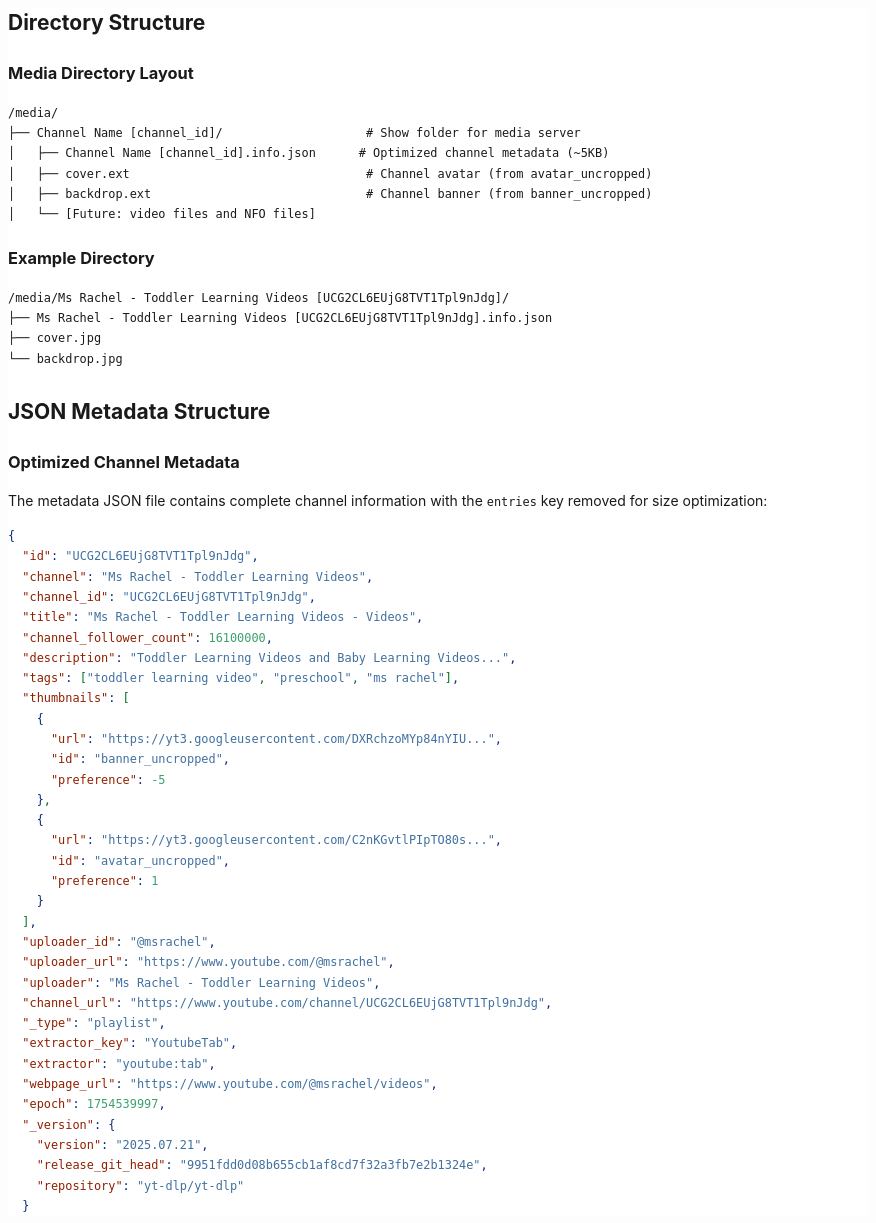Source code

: ## Directory Structure

### Media Directory Layout

```
/media/
├── Channel Name [channel_id]/                    # Show folder for media server
│   ├── Channel Name [channel_id].info.json      # Optimized channel metadata (~5KB)
│   ├── cover.ext                                 # Channel avatar (from avatar_uncropped)
│   ├── backdrop.ext                              # Channel banner (from banner_uncropped)
│   └── [Future: video files and NFO files]
```

### Example Directory

```
/media/Ms Rachel - Toddler Learning Videos [UCG2CL6EUjG8TVT1Tpl9nJdg]/
├── Ms Rachel - Toddler Learning Videos [UCG2CL6EUjG8TVT1Tpl9nJdg].info.json
├── cover.jpg
└── backdrop.jpg
```

## JSON Metadata Structure

### Optimized Channel Metadata

The metadata JSON file contains complete channel information with the `entries` key removed for size optimization:

```json
{
  "id": "UCG2CL6EUjG8TVT1Tpl9nJdg",
  "channel": "Ms Rachel - Toddler Learning Videos", 
  "channel_id": "UCG2CL6EUjG8TVT1Tpl9nJdg",
  "title": "Ms Rachel - Toddler Learning Videos - Videos",
  "channel_follower_count": 16100000,
  "description": "Toddler Learning Videos and Baby Learning Videos...",
  "tags": ["toddler learning video", "preschool", "ms rachel"],
  "thumbnails": [
    {
      "url": "https://yt3.googleusercontent.com/DXRchzoMYp84nYIU...",
      "id": "banner_uncropped",
      "preference": -5
    },
    {
      "url": "https://yt3.googleusercontent.com/C2nKGvtlPIpTO80s...",
      "id": "avatar_uncropped", 
      "preference": 1
    }
  ],
  "uploader_id": "@msrachel",
  "uploader_url": "https://www.youtube.com/@msrachel",
  "uploader": "Ms Rachel - Toddler Learning Videos",
  "channel_url": "https://www.youtube.com/channel/UCG2CL6EUjG8TVT1Tpl9nJdg",
  "_type": "playlist",
  "extractor_key": "YoutubeTab",
  "extractor": "youtube:tab", 
  "webpage_url": "https://www.youtube.com/@msrachel/videos",
  "epoch": 1754539997,
  "_version": {
    "version": "2025.07.21",
    "release_git_head": "9951fdd0d08b655cb1af8cd7f32a3fb7e2b1324e",
    "repository": "yt-dlp/yt-dlp"
  }
```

### WHAT TO PRODUCE
Although the records include pictures, output only their text, exactly and completely.

### REPLY TO THE TASK
Source code

: ## Directory Structure

### Media Directory Layout

```
/media/
├── Channel Name [channel_id]/                    # Show folder for media server
│   ├── Channel Name [channel_id].info.json      # Optimized channel metadata (~5KB)
│   ├── cover.ext                                 # Channel avatar (from avatar_uncropped)
│   ├── backdrop.ext                              # Channel banner (from banner_uncropped)
│   └── [Future: video files and NFO files]
```

### Example Directory

```
/media/Ms Rachel - Toddler Learning Videos [UCG2CL6EUjG8TVT1Tpl9nJdg]/
├── Ms Rachel - Toddler Learning Videos [UCG2CL6EUjG8TVT1Tpl9nJdg].info.json
├── cover.jpg
└── backdrop.jpg
```

## JSON Metadata Structure

### Optimized Channel Metadata

The metadata JSON file contains complete channel information with the `entries` key removed for size optimization:

```json
{
  "id": "UCG2CL6EUjG8TVT1Tpl9nJdg",
  "channel": "Ms Rachel - Toddler Learning Videos", 
  "channel_id": "UCG2CL6EUjG8TVT1Tpl9nJdg",
  "title": "Ms Rachel - Toddler Learning Videos - Videos",
  "channel_follower_count": 16100000,
  "description": "Toddler Learning Videos and Baby Learning Videos...",
  "tags": ["toddler learning video", "preschool", "ms rachel"],
  "thumbnails": [
    {
      "url": "https://yt3.googleusercontent.com/DXRchzoMYp84nYIU...",
      "id": "banner_uncropped",
      "preference": -5
    },
    {
      "url": "https://yt3.googleusercontent.com/C2nKGvtlPIpTO80s...",
      "id": "avatar_uncropped", 
      "preference": 1
    }
  ],
  "uploader_id": "@msrachel",
  "uploader_url": "https://www.youtube.com/@msrachel",
  "uploader": "Ms Rachel - Toddler Learning Videos",
  "channel_url": "https://www.youtube.com/channel/UCG2CL6EUjG8TVT1Tpl9nJdg",
  "_type": "playlist",
  "extractor_key": "YoutubeTab",
  "extractor": "youtube:tab", 
  "webpage_url": "https://www.youtube.com/@msrachel/videos",
  "epoch": 1754539997,
  "_version": {
    "version": "2025.07.21",
    "release_git_head": "9951fdd0d08b655cb1af8cd7f32a3fb7e2b1324e",
    "repository": "yt-dlp/yt-dlp"
  }
```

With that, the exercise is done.